"J'avais déjà la voiture. Il ne me manquait plus que la prise, mais il a fallu attendre" : comme Gérard, qui bénéficie depuis peu de sa propre borne de recharge à Levallois-Perret (Hauts-de-Seine), ils sont de plus en plus nombreux à vouloir équiper leur parking, mais le déploiement des solutions de recharge en immeubles résidentiels patine encore. La copropriété de Gérard fait partie des 2 % équipées en France, pour 10 000 places environ.
Des chiffres encore faibles, en dépit du droit à la prise mis en place en 2011, qui permet à chaque copropriétaire d'installer, à ses frais, une prise pour son véhicule. Ce manque de bornes privées dans les habitats collectifs reste un obstacle de taille à l'électrification des voitures, brique indispensable dans la lutte contre le changement climatique. "Des premières discussions dans la copropriété à la première installation, nous avons attendu 18 mois. Mais d'autres voisins ont suivi le mouvement et bientôt, nous aurons 17 bornes" , nuance le retraité, qui ne souhaite pas donner son nom, pendant que deux ouvriers d'un installateur privé s'attellent à équiper des places voisines.
L'installation ne coûte rien à la copropriété : les propriétaires paient pour leur propre borne, et des subventions couvrent le reste. Car, outre la borne individuelle, il faut financer des infrastructures collectives, comme les câbles et parfois des compteurs communs. Le financement de ces équipements a longtemps été un point de discorde pour les copropriétés qui, jusqu'à peu, devaient les prendre à leur charge.
"Il y a toujours une crainte de certains copropriétaires de devoir payer pour les autres, ralentissant les demandes d'installation, explique Mathias Laffont, directeur des études à l'Union Française de l'Electricité (UFE). À présent, des techniques existent pour faire uniquement payer les utilisateurs, moyennant quelques centaines d'euros pour l'achat de la prise, en plus de l'abonnement mensuel souscrit auprès de l'opérateur."
Accélérer ce développement
Des aides existent pour les propriétaires, copropriétés et opérateurs : Logivolt Territoires, lancé par la Banque des Territoires, le guichet de la Caisse des dépôts, finance toutes les dépenses collectives ; le dispositif Advenir, financé par une enveloppe annuelle de fonds publics et piloté par l'Association nationale pour le développement de la mobilité électrique (Avere-France), en couvre la moitié.
Les nombreuses startups du secteur, Bornes Solutions, Zeplug ou Park'n Plug en tête, l'assurent : la demande d'équipements dans les habitats collectifs est en plein essor.
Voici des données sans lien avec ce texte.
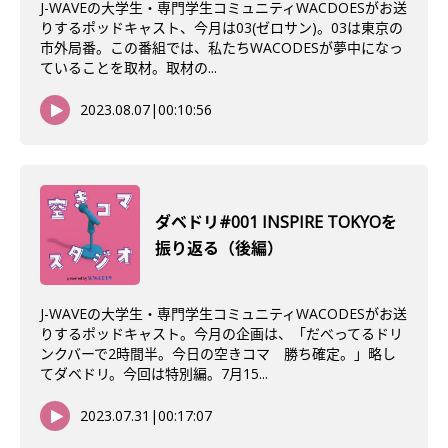
J-WAVEの大学生・専門学生コミュニティWACDOESがお送
りするポッドキャスト、今月は03(ゼロサン)。03は東京の
市外局番。この番組では、私たちWACODESが夢中になっ
ていることを取材。取材の...
2023.08.07
|
00:10:56
ダベドリ#001 INSPIRE TOKYOを
振り返る（後編）
J-WAVEの大学生・専門学生コミュニティWACODESがお送
りするポッドキャスト。今月の企画は、「だべってるドリ
ンクバーで2時間半。今日の空きコマ 勝ち確定。」略し
てダベドリ。今回は特別編。7月15...
2023.07.31
|
00:17:07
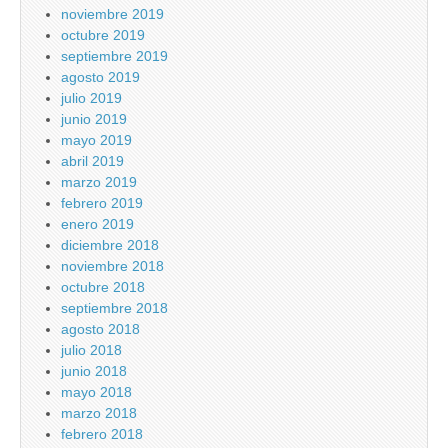
noviembre 2019
octubre 2019
septiembre 2019
agosto 2019
julio 2019
junio 2019
mayo 2019
abril 2019
marzo 2019
febrero 2019
enero 2019
diciembre 2018
noviembre 2018
octubre 2018
septiembre 2018
agosto 2018
julio 2018
junio 2018
mayo 2018
marzo 2018
febrero 2018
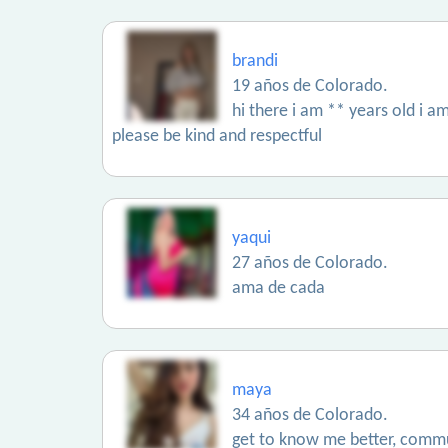
brandi
19 años de Colorado.
hi there i am ** years old i 
please be kind and respectful
yaqui
27 años de Colorado.
ama de cada
maya
34 años de Colorado.
get to know me better, commu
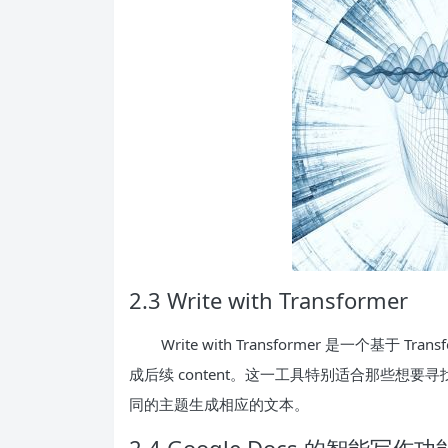
2.3 Write with Transformer
Write with Transformer 是一个基于
成后续 content。这一工具特别适合那些想
同的主题生成相应的文本。
2.4 Google Docs 的智能写作功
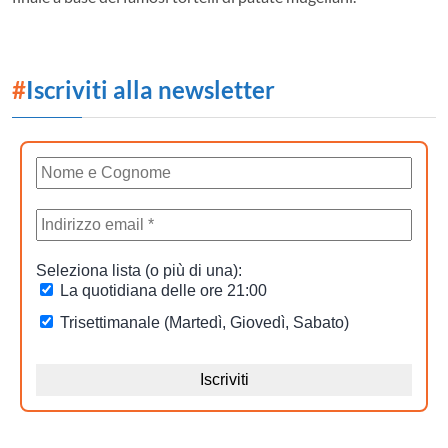
#
Iscriviti alla newsletter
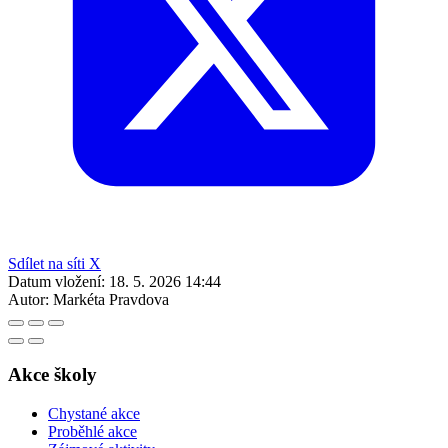
Sdílet na síti X
Datum vložení:
18. 5. 2026 14:44
Autor:
Markéta Pravdova
Akce školy
Chystané akce
Proběhlé akce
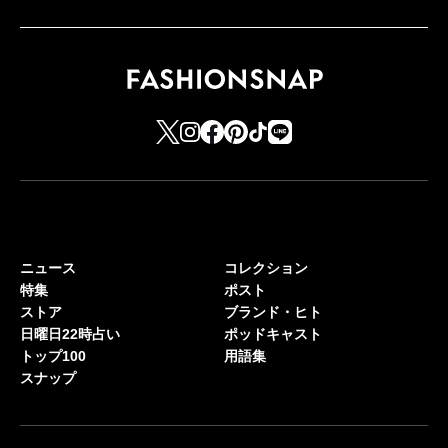
ニュース
コレクション
特集
ポスト
ストア
ブランド・ヒト
日曜日22時占い
ポッドキャスト
トップ100
用語集
スナップ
Elles estiment qu'un million de places pourraient être équipées rapidement. Le reste à charge pour le particulier, après les aides, est entre 700 et 900 euros, selon elles. Mais les choses ne vont toujours pas assez vite. 44 % des Français vivent dans des habitats collectifs, mais "70 % des bornes privées sont en habitat individuel" , d'après Clément Molizon, délégué général de l'Avere-France.
Pour accélérer ce développement, un décret très attendu doit permettre à Enedis, le gestionnaire du réseau électrique, d'équiper les copropriétés en équipements de recharge, sans leur faire payer le moindre euro, en intégrant les coûts dans le tarif d'acheminement de l'électricité (Turpe). Une "concurrence déloyale" , dénoncent au passage les installateurs privés, rassemblés derrière l'Association française des opérateurs de recharge pour véhicules électriques (Afor).
Pénurie de personnel
Enedis anticipe "des milliers, puis des dizaines de milliers de nouvelles demandes, une fois le décret validé" , comme l'assure Olivier Huet, directeur de projet infrastructure de recharge des véhicules électriques en résidentiel collectif d'Enedis. "Toutes les solutions sont nécessaires, le marché est trop important."
Autre défi pour les opérateurs, le déploiement de prises de recharge dans les parkings privés en extérieur, qui nécessitent des travaux plus lourds. "C'est aujourd'hui trop onéreux pour que les opérateurs et les copropriétés puissent en assumer le coût" , explique Lara Dupont, de Zeplug.
À cela s'ajoute enfin le manque de personnel formé, estimé à "plusieurs milliers de personnes" par les opérateurs. "Le secteur est en forte croissance, mais on manque cruellement de bras" , déplore Jérôme Princet, directeur général de Bornes Solutions et vice-président de l'Afor.